Christmas wish list, Feltes-style
December 2, 2004
Shopping has always been a sore spot for me.
Being a college student, I am frequently without funding to purchase anything other than the bare essentials: toilet paper, pants and Jager Bombs.
Plus, I can never prioritize when making decisions, which leads to frequently buying things out of order. For example, I’ll buy videotapes before I even have a VCR. The holidays only compound the problem, especially when getting gifts for people who supposedly have everything. With that in mind, I decided to throw on my Santa’s hat and offer my ideal gifts for some famous faces this holiday season.
Bono: An English-to-Spanish dictionary
Maybe Bono fell asleep during his foreign language lab time like the rest of us.
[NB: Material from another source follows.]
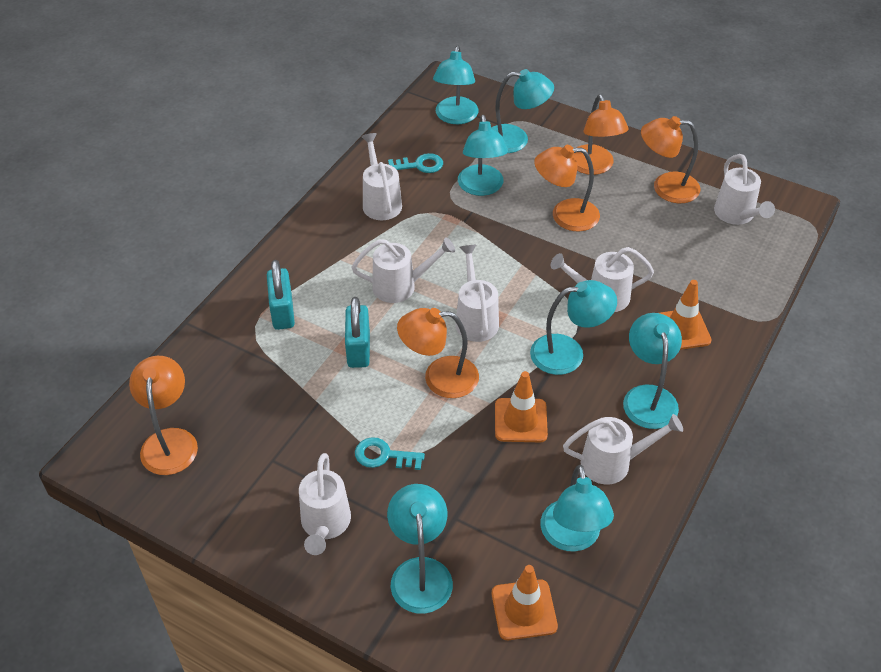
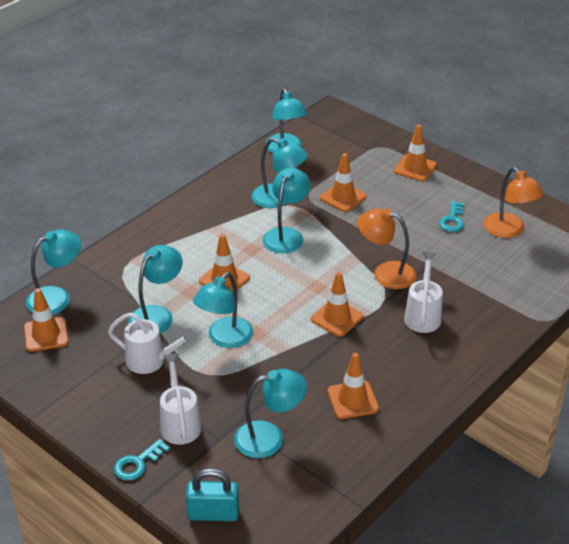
orange lamp: [129,356,198,475] [397,308,479,398] [534,145,600,231] [573,94,628,175] [641,116,701,203] = 5 -> [357,208,416,289] [484,167,544,238] = 2
orange traffic cone: [492,565,558,640] [495,371,548,442] [660,280,711,350] = 3 -> [24,288,68,352] [199,234,250,293] [311,272,363,337] [320,153,366,212] [327,353,379,419] [394,125,437,181] = 6
turquoise padlock: [267,260,295,330] [345,297,370,368] = 2 -> [186,468,239,521] = 1
white watering can: [299,453,351,555] [352,238,455,303] [361,133,402,220] [456,245,499,342] [551,247,654,312] [563,414,683,484] [714,154,775,225] = 7 -> [108,312,196,374] [160,353,201,445] [404,252,443,333] = 3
At the beginning of his band’s new song “Vertigo,” Bono counts/sings in Spanish “Uno, dos, tres, catorce!” That translates to “one, two, three, fourteen!” Either Bono is dyslexic or he hasn’t done his research, which is inexcusable. I understand that U3 is busy selling out, but couldn’t someone have checked on this?
Sammy Sosa: A plane ticket
It was either that or a time machine – and Best Buy ran out of those when Halo 2 sold out.
Skipping out on a Cubs game early is understandable. After all, who wants to watch a full nine innings of undisciplined, fundamentally lacking baseball? Well … besides Cubs fans.
However, lying about the whole experience and apologizing through an agent is unacceptable. Of course, trading Sosa will be hard because of his salary. There are very few teams that can afford him. Plus, very few teams play in a state big enough to house his remarkably unbruised ego.
John Kerry: “Knight Rider” Season One DVD box set
I don’t really have a funny or cute reason for this one. I was going to go with giving Kerry a consistent position, Ohio’s electoral votes or a personality, but the man has suffered enough as it is. Besides, what other gift has David Hasselhoff’s reaction when he read the first script for a show about a detective and a talking car solving crimes? (“It was glowing in my hands. This was gold.”)
Joe Novak and his boys: A bowl bid
I don’t care if it’s the Herpeshelp.com Bowl, our Huskies deserve to go bowling this holiday season – the type without shoe rental.
Such would also have unexpected benefits for DeKalb’s most horny losers. It’s been speculated that Boston will see August baby births double due to Red Sox celebration-induced pregnancies. Imagine what will happen if NIU wins a bowl game. Nothing says Christmas cheer like scoring with someone stupid enough to make decisions based on the outcome of a sporting event.
Nick Lachey: A lottery ticket
If you believe the tabloids, Lachey and Jessica Simpson, the only MTV personality more obnoxious than Puck, have broken up. It appears Lachey will never be a luckier guy because he’s out of this relationship. He should get the chance to capitalize on it.
Yes, Simpson is attractive. But sometimes, what’s up there is more important than what is down there – if you know what I mean. (Too subtle? Sometimes the brain is more important than the body.)
Columns reflect the opinion of the author and not necessarily of the Northern Star staff. So, I’m the only one at the paper who wishes everyone a happy and safe Winter Break or, as it will soon be known, my seventh failed attempt at growing facial hair. The U3 thing was intentional, so don’t think you were all clever for noticing.